DATA RECORDS:
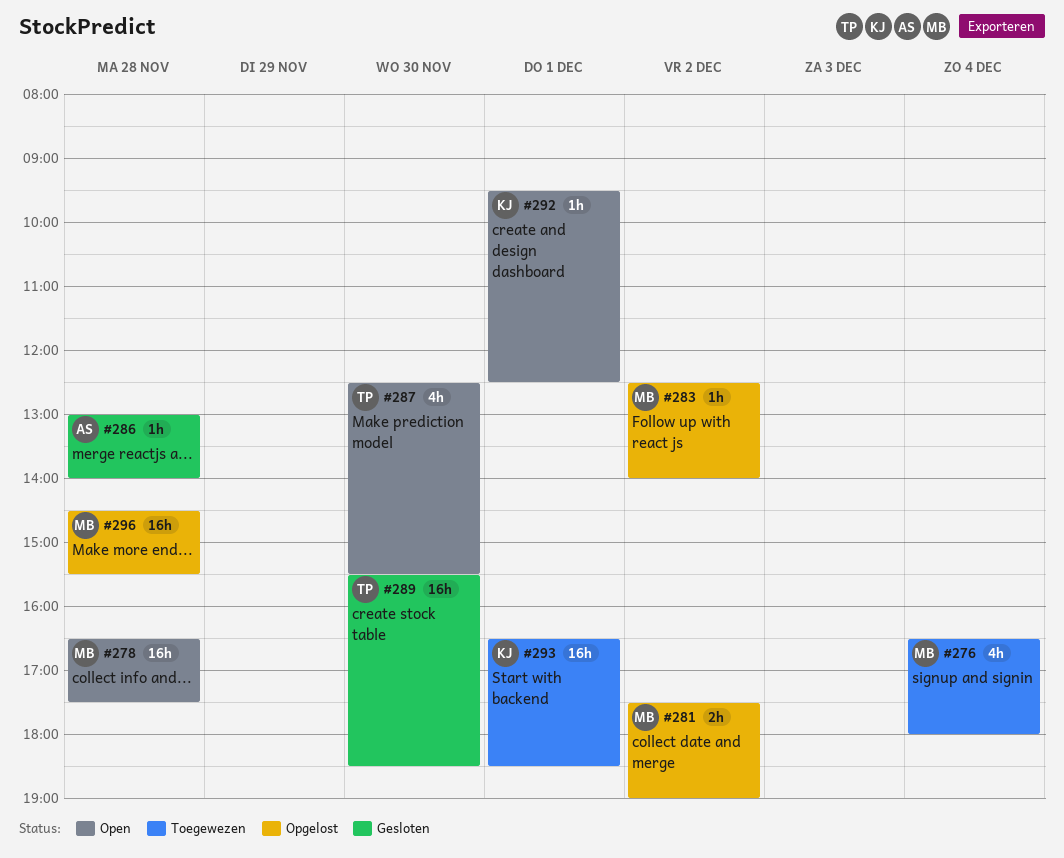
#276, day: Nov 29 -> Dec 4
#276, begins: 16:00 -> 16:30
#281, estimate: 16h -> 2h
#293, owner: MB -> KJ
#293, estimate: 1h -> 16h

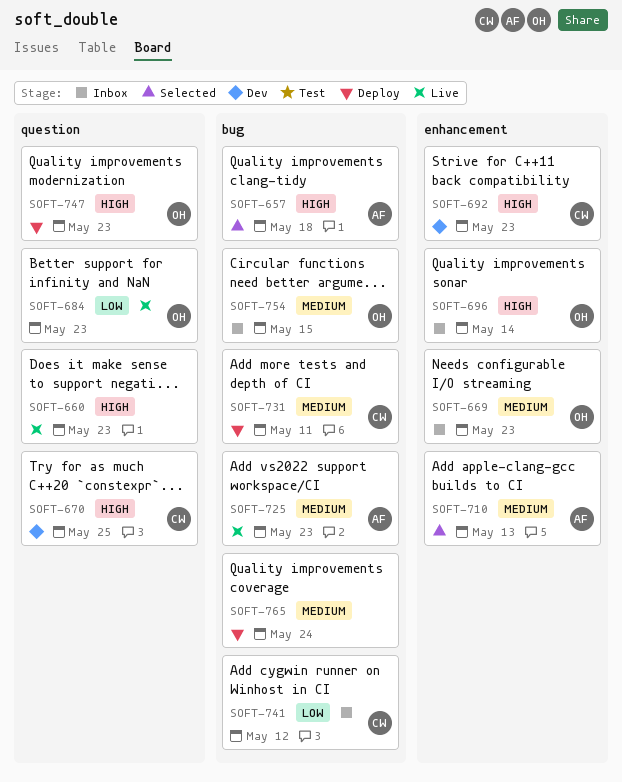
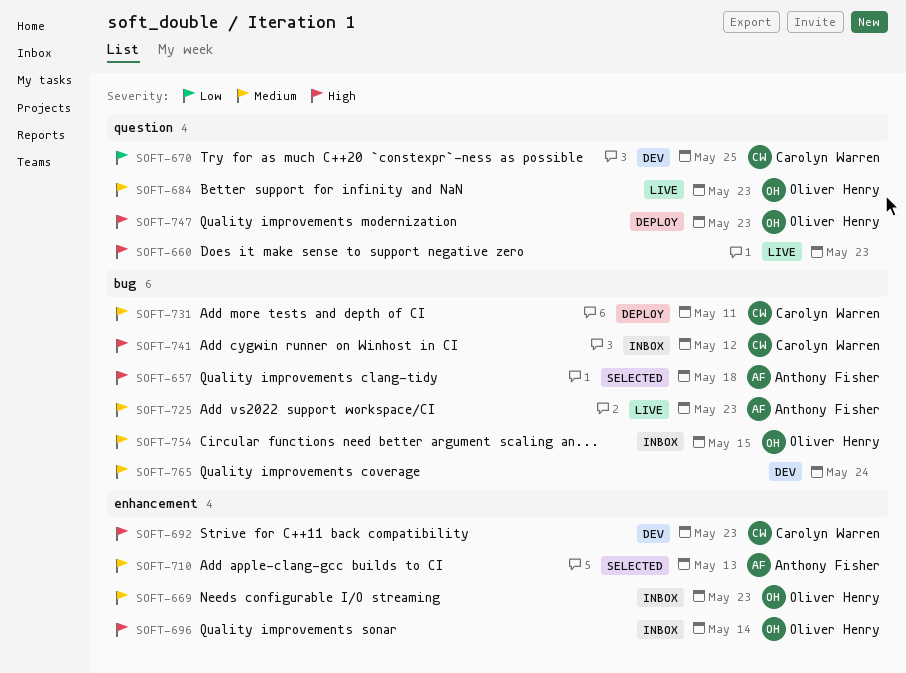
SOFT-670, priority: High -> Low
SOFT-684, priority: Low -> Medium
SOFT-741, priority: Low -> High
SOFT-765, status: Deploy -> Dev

PROBLEM STATEMENT: Repeat the material exactly. Any picture in it should be dropped.

WRITTEN ANSWER:
#276, day: Nov 29 -> Dec 4
#276, begins: 16:00 -> 16:30
#281, estimate: 16h -> 2h
#293, owner: MB -> KJ
#293, estimate: 1h -> 16h

SOFT-670, priority: High -> Low
SOFT-684, priority: Low -> Medium
SOFT-741, priority: Low -> High
SOFT-765, status: Deploy -> Dev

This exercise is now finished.